REQUIREMENT -
Every record below is to be retyped exactly, with any pictures left out.
#### THE DATA
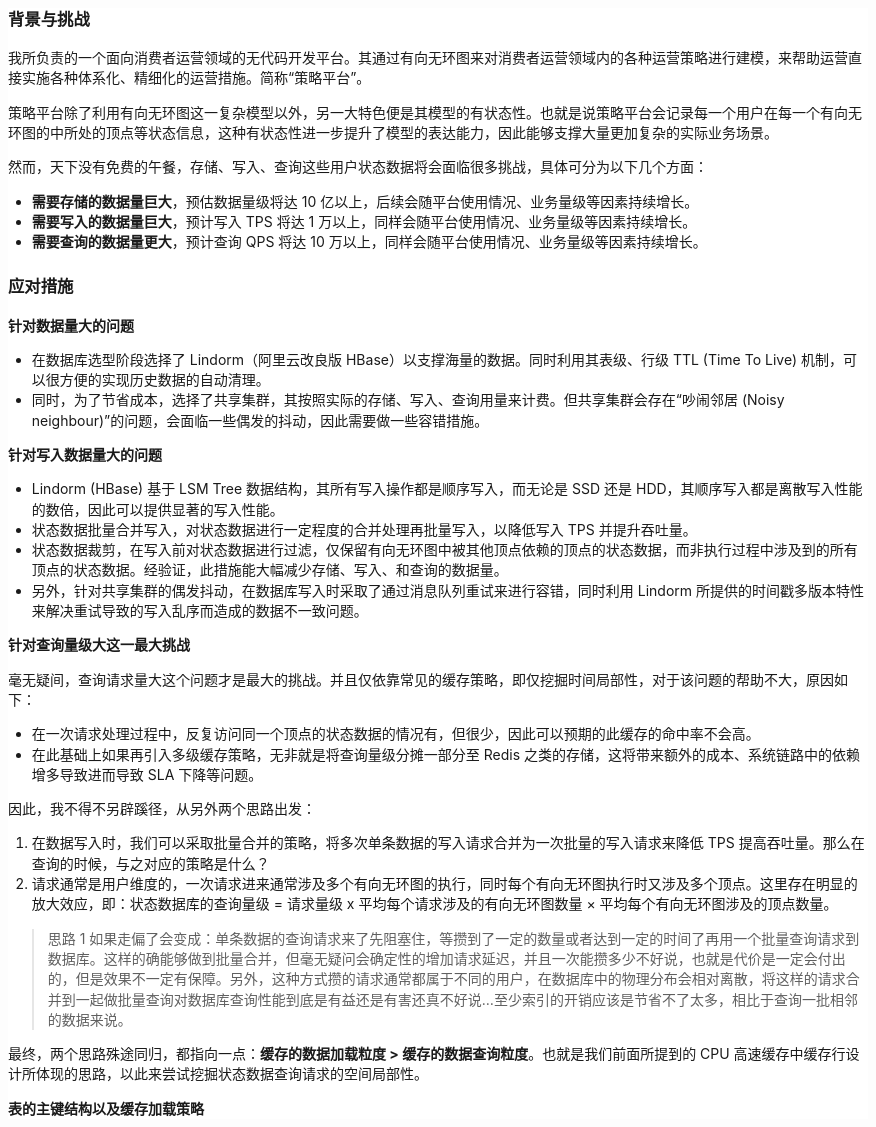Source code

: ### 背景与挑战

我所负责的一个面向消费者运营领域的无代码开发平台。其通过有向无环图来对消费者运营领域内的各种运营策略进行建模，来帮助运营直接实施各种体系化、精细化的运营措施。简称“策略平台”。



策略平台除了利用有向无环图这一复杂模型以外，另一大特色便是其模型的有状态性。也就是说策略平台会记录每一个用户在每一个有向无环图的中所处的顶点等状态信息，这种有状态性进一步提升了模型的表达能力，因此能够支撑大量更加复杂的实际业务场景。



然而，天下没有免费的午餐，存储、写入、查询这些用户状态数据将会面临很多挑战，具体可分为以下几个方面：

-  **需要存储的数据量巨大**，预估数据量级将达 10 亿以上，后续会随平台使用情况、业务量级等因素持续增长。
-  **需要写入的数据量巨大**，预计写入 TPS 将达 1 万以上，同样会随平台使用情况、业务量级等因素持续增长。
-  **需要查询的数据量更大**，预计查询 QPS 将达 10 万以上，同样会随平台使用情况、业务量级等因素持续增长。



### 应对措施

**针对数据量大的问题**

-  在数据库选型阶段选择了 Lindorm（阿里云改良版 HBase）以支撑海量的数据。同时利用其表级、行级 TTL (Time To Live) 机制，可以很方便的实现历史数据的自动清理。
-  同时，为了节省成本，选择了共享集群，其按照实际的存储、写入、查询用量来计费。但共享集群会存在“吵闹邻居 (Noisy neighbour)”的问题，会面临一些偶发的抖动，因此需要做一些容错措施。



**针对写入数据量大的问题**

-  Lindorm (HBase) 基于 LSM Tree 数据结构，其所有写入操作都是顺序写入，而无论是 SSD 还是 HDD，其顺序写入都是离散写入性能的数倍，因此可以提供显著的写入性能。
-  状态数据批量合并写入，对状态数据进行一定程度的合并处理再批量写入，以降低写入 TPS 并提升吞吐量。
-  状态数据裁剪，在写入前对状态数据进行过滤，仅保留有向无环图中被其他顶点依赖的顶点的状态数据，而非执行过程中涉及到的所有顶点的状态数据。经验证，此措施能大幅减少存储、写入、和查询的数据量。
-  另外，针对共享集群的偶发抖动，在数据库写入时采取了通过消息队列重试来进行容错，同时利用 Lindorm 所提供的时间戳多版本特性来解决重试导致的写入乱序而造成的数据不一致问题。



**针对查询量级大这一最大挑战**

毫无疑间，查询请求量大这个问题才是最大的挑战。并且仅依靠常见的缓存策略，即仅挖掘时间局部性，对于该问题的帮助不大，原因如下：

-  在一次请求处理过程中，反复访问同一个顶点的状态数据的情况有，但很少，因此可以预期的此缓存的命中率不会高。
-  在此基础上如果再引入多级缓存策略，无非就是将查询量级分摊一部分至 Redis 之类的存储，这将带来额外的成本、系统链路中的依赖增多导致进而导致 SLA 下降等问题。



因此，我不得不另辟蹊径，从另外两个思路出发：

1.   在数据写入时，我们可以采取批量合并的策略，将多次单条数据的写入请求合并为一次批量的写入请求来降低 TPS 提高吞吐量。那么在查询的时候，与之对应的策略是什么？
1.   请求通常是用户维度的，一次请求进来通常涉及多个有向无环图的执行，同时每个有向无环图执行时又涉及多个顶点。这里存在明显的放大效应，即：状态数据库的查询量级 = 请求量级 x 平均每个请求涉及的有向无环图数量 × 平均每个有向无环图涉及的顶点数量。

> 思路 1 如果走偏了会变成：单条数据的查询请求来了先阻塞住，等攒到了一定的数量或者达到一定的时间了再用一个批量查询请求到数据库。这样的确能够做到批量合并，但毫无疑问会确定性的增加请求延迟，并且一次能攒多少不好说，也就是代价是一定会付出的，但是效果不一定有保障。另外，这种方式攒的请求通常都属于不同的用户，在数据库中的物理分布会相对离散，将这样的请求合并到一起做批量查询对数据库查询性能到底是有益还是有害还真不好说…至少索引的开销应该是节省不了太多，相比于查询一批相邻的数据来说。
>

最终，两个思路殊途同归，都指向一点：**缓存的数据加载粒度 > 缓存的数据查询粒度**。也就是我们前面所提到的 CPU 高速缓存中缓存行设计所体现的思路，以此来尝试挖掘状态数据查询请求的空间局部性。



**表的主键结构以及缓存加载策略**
########
RESULT OF THE TASK -
Source code

: ### 背景与挑战

我所负责的一个面向消费者运营领域的无代码开发平台。其通过有向无环图来对消费者运营领域内的各种运营策略进行建模，来帮助运营直接实施各种体系化、精细化的运营措施。简称“策略平台”。



策略平台除了利用有向无环图这一复杂模型以外，另一大特色便是其模型的有状态性。也就是说策略平台会记录每一个用户在每一个有向无环图的中所处的顶点等状态信息，这种有状态性进一步提升了模型的表达能力，因此能够支撑大量更加复杂的实际业务场景。



然而，天下没有免费的午餐，存储、写入、查询这些用户状态数据将会面临很多挑战，具体可分为以下几个方面：

-  **需要存储的数据量巨大**，预估数据量级将达 10 亿以上，后续会随平台使用情况、业务量级等因素持续增长。
-  **需要写入的数据量巨大**，预计写入 TPS 将达 1 万以上，同样会随平台使用情况、业务量级等因素持续增长。
-  **需要查询的数据量更大**，预计查询 QPS 将达 10 万以上，同样会随平台使用情况、业务量级等因素持续增长。



### 应对措施

**针对数据量大的问题**

-  在数据库选型阶段选择了 Lindorm（阿里云改良版 HBase）以支撑海量的数据。同时利用其表级、行级 TTL (Time To Live) 机制，可以很方便的实现历史数据的自动清理。
-  同时，为了节省成本，选择了共享集群，其按照实际的存储、写入、查询用量来计费。但共享集群会存在“吵闹邻居 (Noisy neighbour)”的问题，会面临一些偶发的抖动，因此需要做一些容错措施。



**针对写入数据量大的问题**

-  Lindorm (HBase) 基于 LSM Tree 数据结构，其所有写入操作都是顺序写入，而无论是 SSD 还是 HDD，其顺序写入都是离散写入性能的数倍，因此可以提供显著的写入性能。
-  状态数据批量合并写入，对状态数据进行一定程度的合并处理再批量写入，以降低写入 TPS 并提升吞吐量。
-  状态数据裁剪，在写入前对状态数据进行过滤，仅保留有向无环图中被其他顶点依赖的顶点的状态数据，而非执行过程中涉及到的所有顶点的状态数据。经验证，此措施能大幅减少存储、写入、和查询的数据量。
-  另外，针对共享集群的偶发抖动，在数据库写入时采取了通过消息队列重试来进行容错，同时利用 Lindorm 所提供的时间戳多版本特性来解决重试导致的写入乱序而造成的数据不一致问题。



**针对查询量级大这一最大挑战**

毫无疑间，查询请求量大这个问题才是最大的挑战。并且仅依靠常见的缓存策略，即仅挖掘时间局部性，对于该问题的帮助不大，原因如下：

-  在一次请求处理过程中，反复访问同一个顶点的状态数据的情况有，但很少，因此可以预期的此缓存的命中率不会高。
-  在此基础上如果再引入多级缓存策略，无非就是将查询量级分摊一部分至 Redis 之类的存储，这将带来额外的成本、系统链路中的依赖增多导致进而导致 SLA 下降等问题。



因此，我不得不另辟蹊径，从另外两个思路出发：

1.   在数据写入时，我们可以采取批量合并的策略，将多次单条数据的写入请求合并为一次批量的写入请求来降低 TPS 提高吞吐量。那么在查询的时候，与之对应的策略是什么？
1.   请求通常是用户维度的，一次请求进来通常涉及多个有向无环图的执行，同时每个有向无环图执行时又涉及多个顶点。这里存在明显的放大效应，即：状态数据库的查询量级 = 请求量级 x 平均每个请求涉及的有向无环图数量 × 平均每个有向无环图涉及的顶点数量。

> 思路 1 如果走偏了会变成：单条数据的查询请求来了先阻塞住，等攒到了一定的数量或者达到一定的时间了再用一个批量查询请求到数据库。这样的确能够做到批量合并，但毫无疑问会确定性的增加请求延迟，并且一次能攒多少不好说，也就是代价是一定会付出的，但是效果不一定有保障。另外，这种方式攒的请求通常都属于不同的用户，在数据库中的物理分布会相对离散，将这样的请求合并到一起做批量查询对数据库查询性能到底是有益还是有害还真不好说…至少索引的开销应该是节省不了太多，相比于查询一批相邻的数据来说。
>

最终，两个思路殊途同归，都指向一点：**缓存的数据加载粒度 > 缓存的数据查询粒度**。也就是我们前面所提到的 CPU 高速缓存中缓存行设计所体现的思路，以此来尝试挖掘状态数据查询请求的空间局部性。



**表的主键结构以及缓存加载策略**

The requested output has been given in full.